Gamification is Pointless (Get It?) Pt. 1

Thursday, December 16th, 2010

000

In an upcoming series of posts, we’re going to take a hard look at the trend of Gamification, smack it on the backside a little bit, and identify how our position has changed over the past couple years. We think that now more than ever there’s meaning to this Applied Gaming thing, so we’re going to call out the major differences from Gamification one at a let-there-be-no-mistake time.

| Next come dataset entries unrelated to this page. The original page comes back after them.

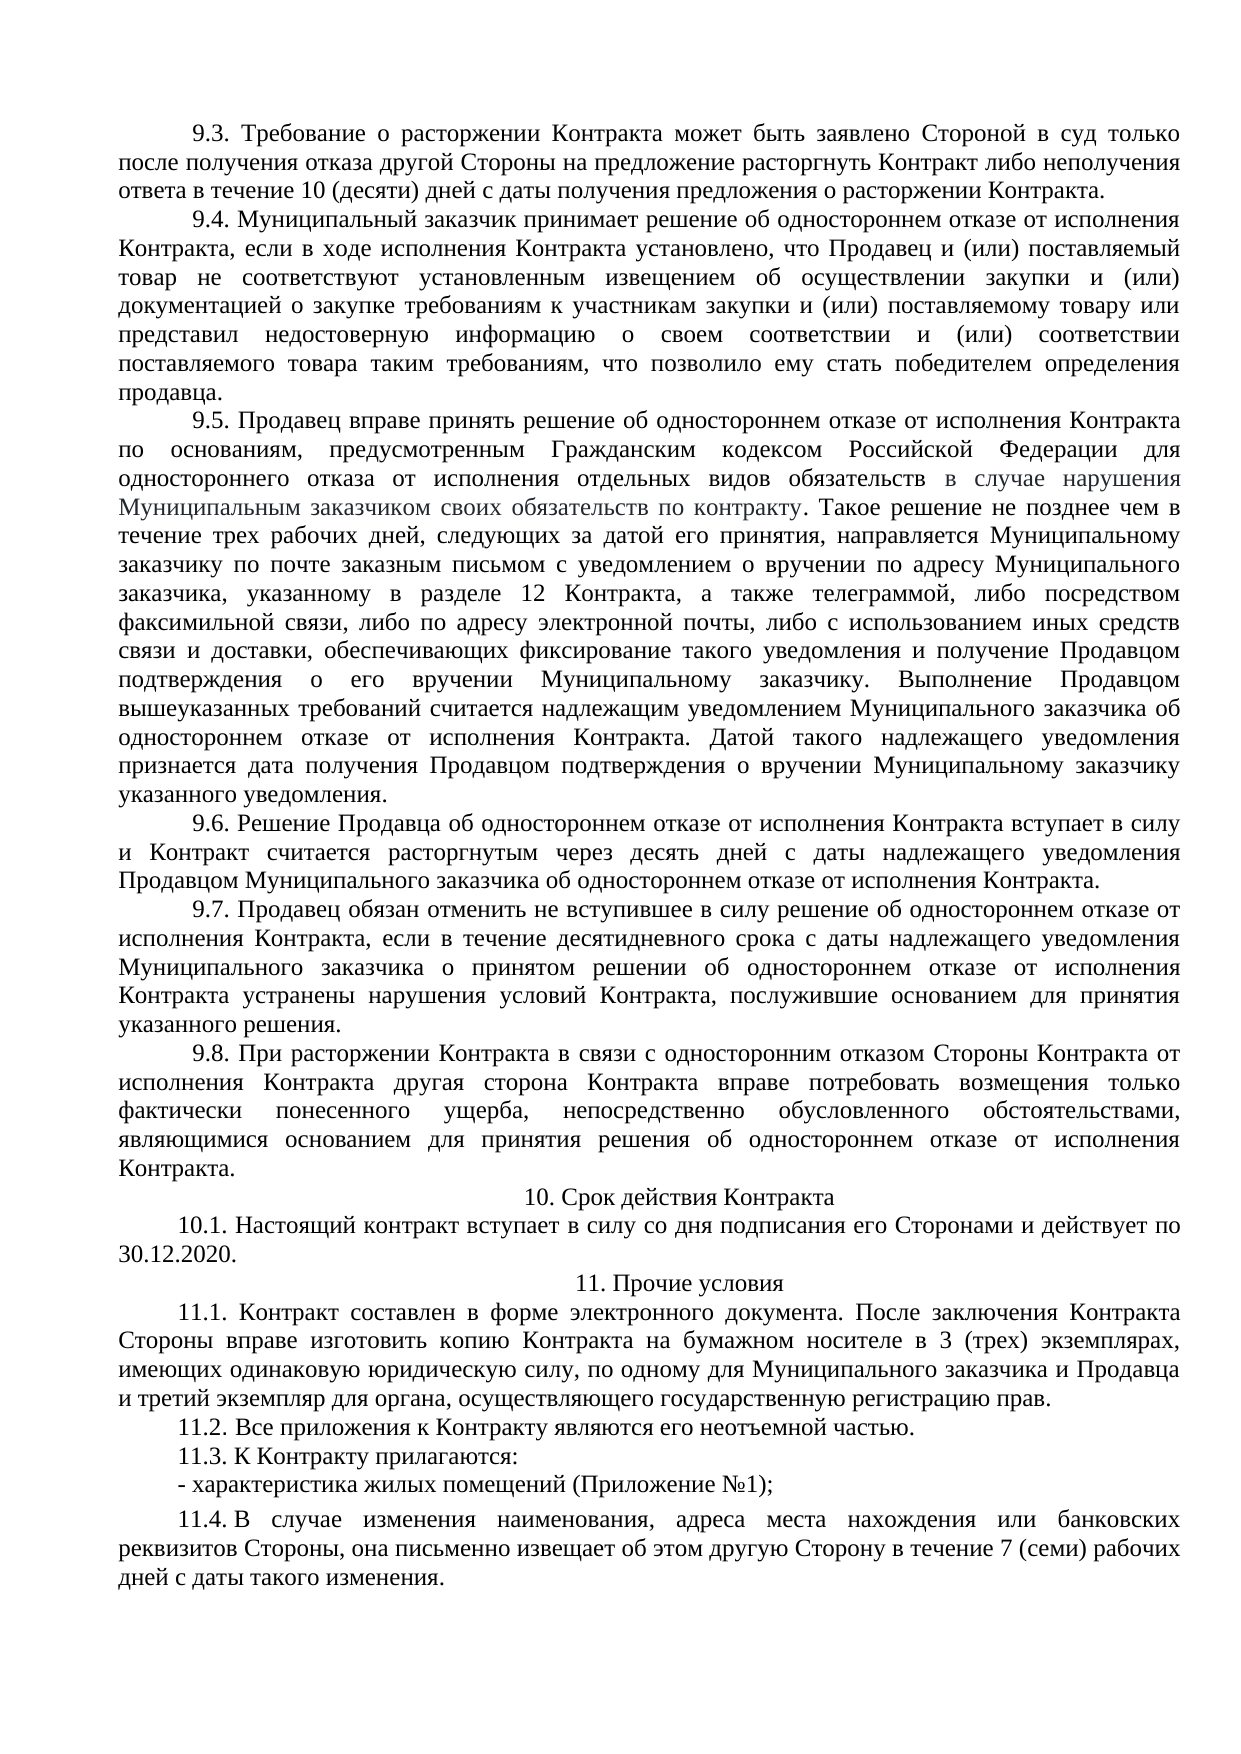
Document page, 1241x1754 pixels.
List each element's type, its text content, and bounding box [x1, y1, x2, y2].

text 9.7. Продавец обязан отменить не вступившее в силу решение об одностороннем отказе от исполнения Контракта, если в течение десятидневного срока с даты надлежащего уведомления Муниципального заказчика о принятом решении об одностороннем отказе от исполнения Контракта устранены нарушения условий Контракта, послужившие основанием для принятия указанного решения. [118, 894, 1181, 1038]
text 9.6. Решение Продавца об одностороннем отказе от исполнения Контракта вступает в силу и Контракт считается расторгнутым через десять дней с даты надлежащего уведомления Продавцом Муниципального заказчика об одностороннем отказе от исполнения Контракта. [118, 808, 1181, 894]
text 10. Срок действия Контракта [118, 1182, 1181, 1211]
text 9.5. Продавец вправе принять решение об одностороннем отказе от исполнения Контракта по основаниям, предусмотренным Гражданским кодексом Российской Федерации для одностороннего отказа от исполнения отдельных видов обязательств в случае нарушения Муниципальным заказчиком своих обязательств по контракту. Такое решение не позднее чем в течение трех рабочих дней, следующих за датой его принятия, направляется Муниципальному заказчику по почте заказным письмом с уведомлением о вручении по адресу Муниципального заказчика, указанному в разделе 12 Контракта, а также телеграммой, либо посредством факсимильной связи, либо по адресу электронной почты, либо с использованием иных средств связи и доставки, обеспечивающих фиксирование такого уведомления и получение Продавцом подтверждения о его вручении Муниципальному заказчику. Выполнение Продавцом вышеуказанных требований считается надлежащим уведомлением Муниципального заказчика об одностороннем отказе от исполнения Контракта. Датой такого надлежащего уведомления признается дата получения Продавцом подтверждения о вручении Муниципальному заказчику указанного уведомления. [118, 406, 1181, 808]
text - характеристика жилых помещений (Приложение №1); [118, 1469, 1181, 1498]
text 11.2. Все приложения к Контракту являются его неотъемной частью. [118, 1412, 1181, 1441]
text 9.4. Муниципальный заказчик принимает решение об одностороннем отказе от исполнения Контракта, если в ходе исполнения Контракта установлено, что Продавец и (или) поставляемый товар не соответствуют установленным извещением об осуществлении закупки и (или) документацией о закупке требованиям к участникам закупки и (или) поставляемому товару или представил недостоверную информацию о своем соответствии и (или) соответствии поставляемого товара таким требованиям, что позволило ему стать победителем определения продавца. [118, 204, 1181, 406]
text 9.8. При расторжении Контракта в связи с односторонним отказом Стороны Контракта от исполнения Контракта другая сторона Контракта вправе потребовать возмещения только фактически понесенного ущерба, непосредственно обусловленного обстоятельствами, являющимися основанием для принятия решения об одностороннем отказе от исполнения Контракта. [118, 1038, 1181, 1182]
text 9.3. Требование о расторжении Контракта может быть заявлено Стороной в суд только после получения отказа другой Стороны на предложение расторгнуть Контракт либо неполучения ответа в течение 10 (десяти) дней с даты получения предложения о расторжении Контракта. [118, 118, 1181, 204]
text 11. Прочие условия [118, 1268, 1181, 1297]
text 11.4. В случае изменения наименования, адреса места нахождения или банковских реквизитов Стороны, она письменно извещает об этом другую Сторону в течение 7 (семи) рабочих дней с даты такого изменения. [118, 1504, 1181, 1591]
text 11.1. Контракт составлен в форме электронного документа. После заключения Контракта Стороны вправе изготовить копию Контракта на бумажном носителе в 3 (трех) экземплярах, имеющих одинаковую юридическую силу, по одному для Муниципального заказчика и Продавца и третий экземпляр для органа, осуществляющего государственную регистрацию прав. [118, 1297, 1181, 1412]
text 10.1. Настоящий контракт вступает в силу со дня подписания его Сторонами и действует по 30.12.2020. [118, 1211, 1181, 1268]
text 11.3. К Контракту прилагаются: [118, 1441, 1181, 1469]
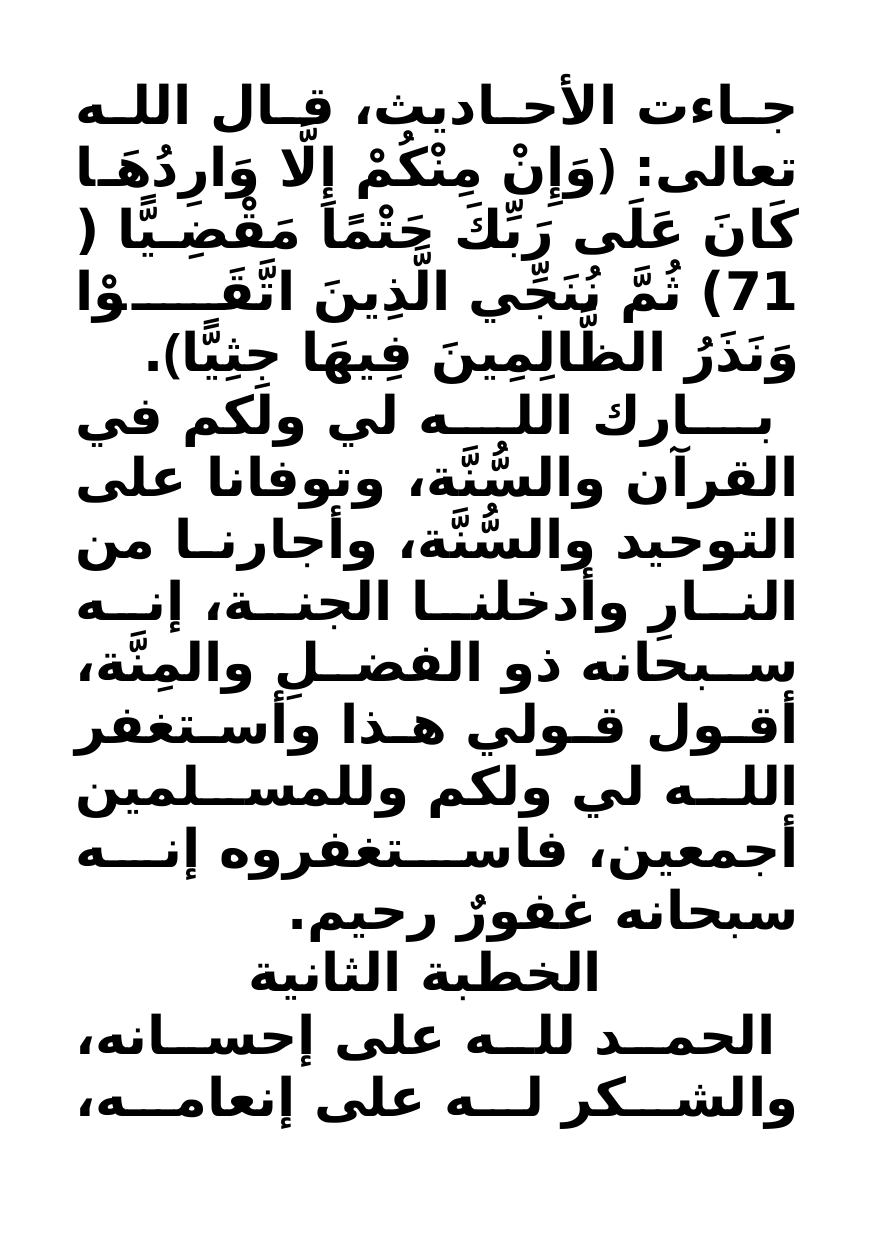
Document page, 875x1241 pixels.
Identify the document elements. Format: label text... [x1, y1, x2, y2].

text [75, 1005, 799, 1129]
text الخطبة الثانية [75, 942, 799, 1004]
text بارك الله لي ولكم في القرآن والسُّنَّة، وتوفانا على التوحيد والسُّنَّة، وأجارنا من النارِ وأدخلنا الجنة، إنه سبحانه ذو الفضلِ والمِنَّة، أقول قولي هذا وأستغفر الله لي ولكم وللمسلمين أجمعين، فاستغفروه إنه سبحانه غفورٌ رحيم. [75, 385, 799, 942]
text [75, 75, 799, 384]
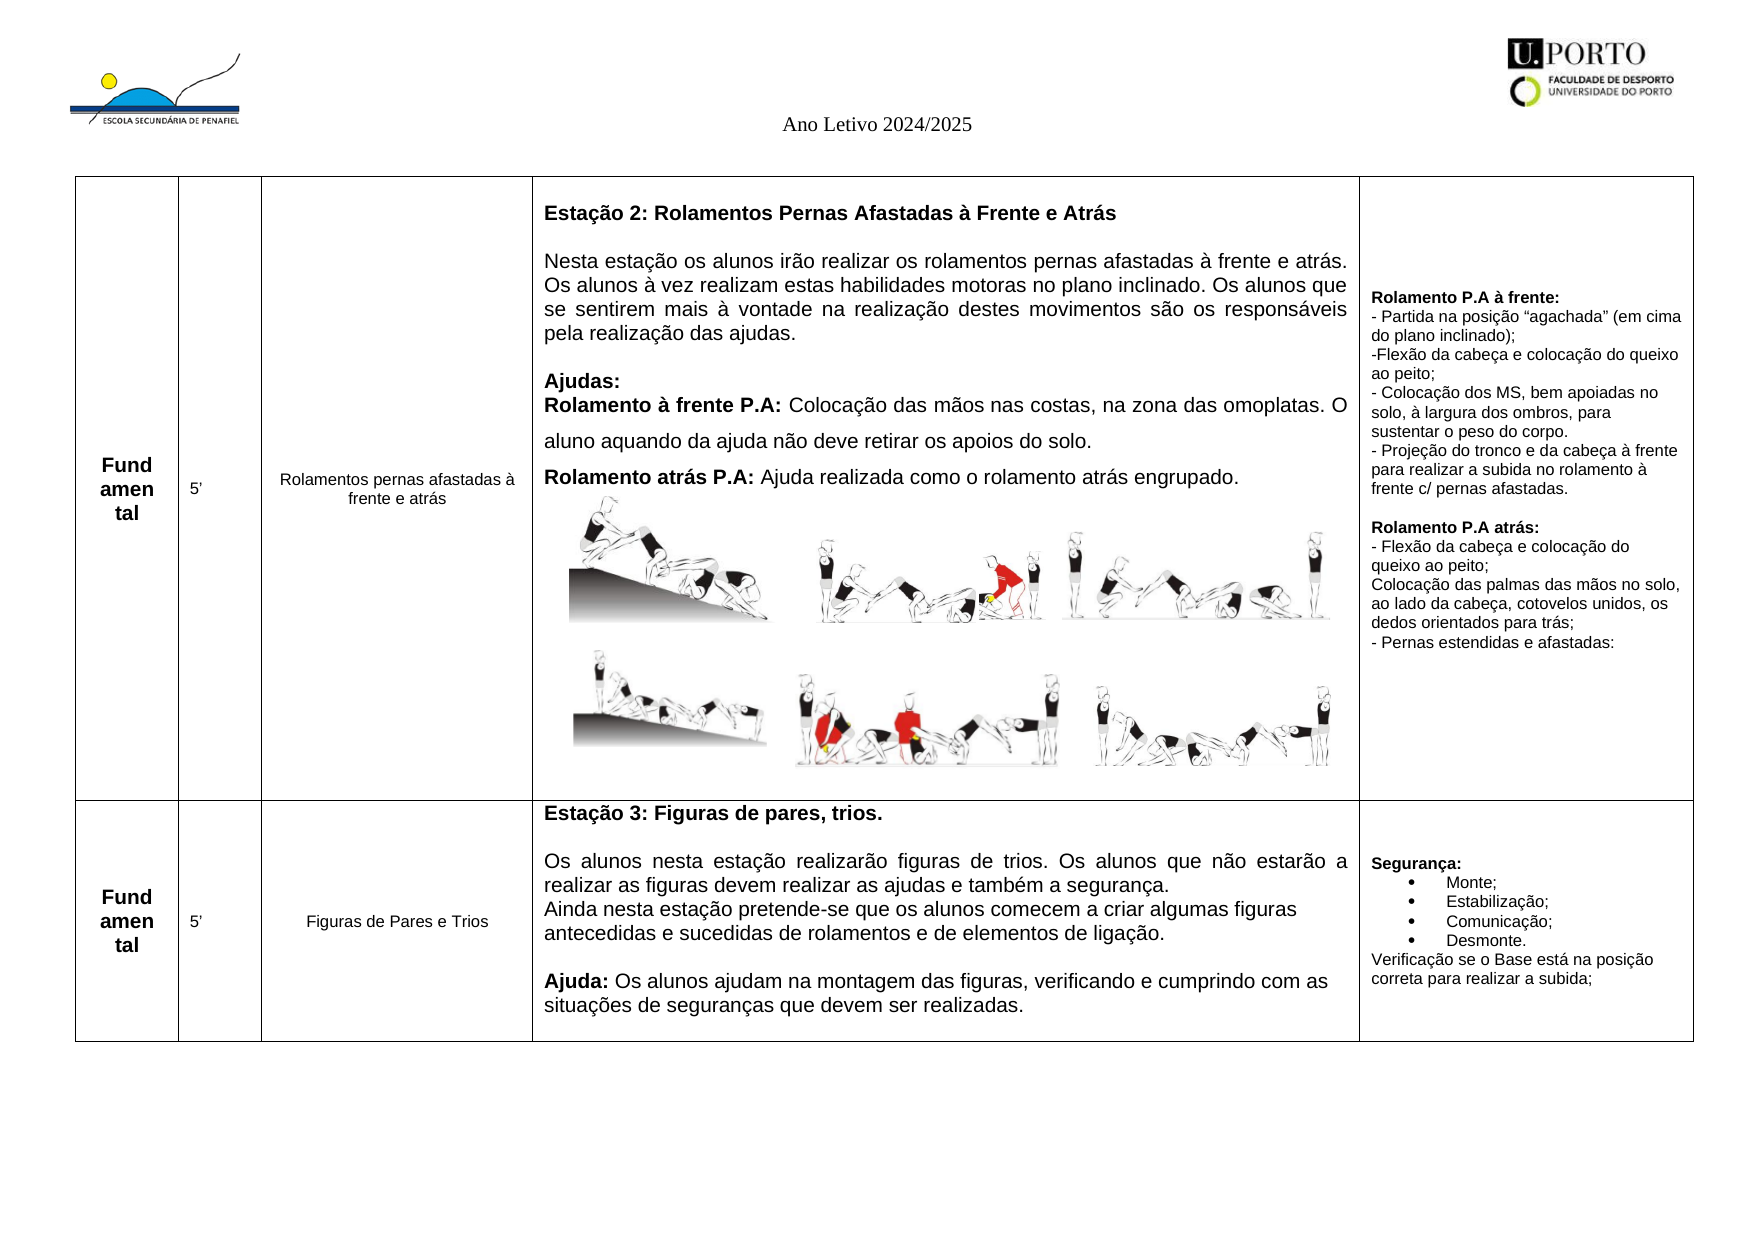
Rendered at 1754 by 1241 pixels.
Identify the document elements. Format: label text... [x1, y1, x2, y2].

table_cell Fundamental [76, 801, 178, 1041]
picture [979, 551, 1046, 620]
picture [66, 0, 243, 177]
table_cell Figuras de Pares e Trios [262, 801, 532, 1041]
table_cell Rolamentos pernas afastadas à frente e atrás [262, 177, 532, 800]
picture [1062, 528, 1333, 620]
table_cell Segurança: Monte; Estabilização; Comunicação; Desmonte. Verificação se o Base está na posição correta para realizar a subida; [1360, 801, 1693, 1041]
picture [1507, 38, 1674, 107]
table_cell Fundamental [76, 177, 178, 800]
picture [565, 646, 770, 747]
table_cell 5’ [179, 177, 261, 800]
picture [787, 672, 1067, 770]
table_cell 5’ [179, 801, 261, 1041]
table_cell Rolamento P.A à frente: - Partida na posição “agachada” (em cima do plano inclinado); -Flexão da cabeça e colocação do queixo ao peito; - Colocação dos MS, bem apoiadas no solo, à largura dos ombros, para sustentar o peso do corpo. - Projeção do tronco e da cabeça à frente para realizar a subida no rolamento à frente c/ pernas afastadas. Rolamento P.A atrás: - Flexão da cabeça e colocação do queixo ao peito; Colocação das palmas das mãos no solo, ao lado da cabeça, cotovelos unidos, os dedos orientados para trás; - Pernas estendidas e afastadas: [1360, 177, 1693, 800]
picture [1086, 683, 1348, 766]
picture [814, 538, 976, 623]
picture [552, 494, 776, 623]
table_cell Estação 2: Rolamentos Pernas Afastadas à Frente e Atrás Nesta estação os alunos irão realizar os rolamentos pernas afastadas à frente e atrás. Os alunos à vez realizam estas habilidades motoras no plano inclinado. Os alunos que se sentirem mais à vontade na realização destes movimentos são os responsáveis pela realização das ajudas. Ajudas: Rolamento à frente P.A: Colocação das mãos nas costas, na zona das omoplatas. O aluno aquando da ajuda não deve retirar os apoios do solo. Rolamento atrás P.A: Ajuda realizada como o rolamento atrás engrupado. [533, 177, 1359, 800]
table_cell Estação 3: Figuras de pares, trios. Os alunos nesta estação realizarão figuras de trios. Os alunos que não estarão a realizar as figuras devem realizar as ajudas e também a segurança. Ainda nesta estação pretende-se que os alunos comecem a criar algumas figuras antecedidas e sucedidas de rolamentos e de elementos de ligação. Ajuda: Os alunos ajudam na montagem das figuras, verificando e cumprindo com as situações de seguranças que devem ser realizadas. [533, 801, 1359, 1041]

As we draw our breath, rocket surgeon Umair Haque gives us some background with his whip-smart post in the Harvard Business Review. Read the whole thing, but from the article:

“Of course, there are at least four big problems with gamification. The first is, as game designer Margaret Robinson has incisively pointed out, most gamification is just “pointsification.” In my terms, there’s no real market mechanism (in her terms, “hard, meaningful choices”) at the heart of said game, just the accumulation of bits. The second problem is that too much gamification is about zero sum games: often, for me to win, you’ve got to lose. For example, many “gamified” sites simply offer a fixed number of badges, trophies, or other trinkets, to the first N participants that, for example, visit six different pages. That’s because, third, many games are relying on — or worse, trying to create — artificial scarcity …”

Kindasortamaybeyes. We’ll take a look at what we think Gamification does right, what it needs to improve, and what we think Applied Gaming (already) does better. [+10 points for drawing a line in the sand.]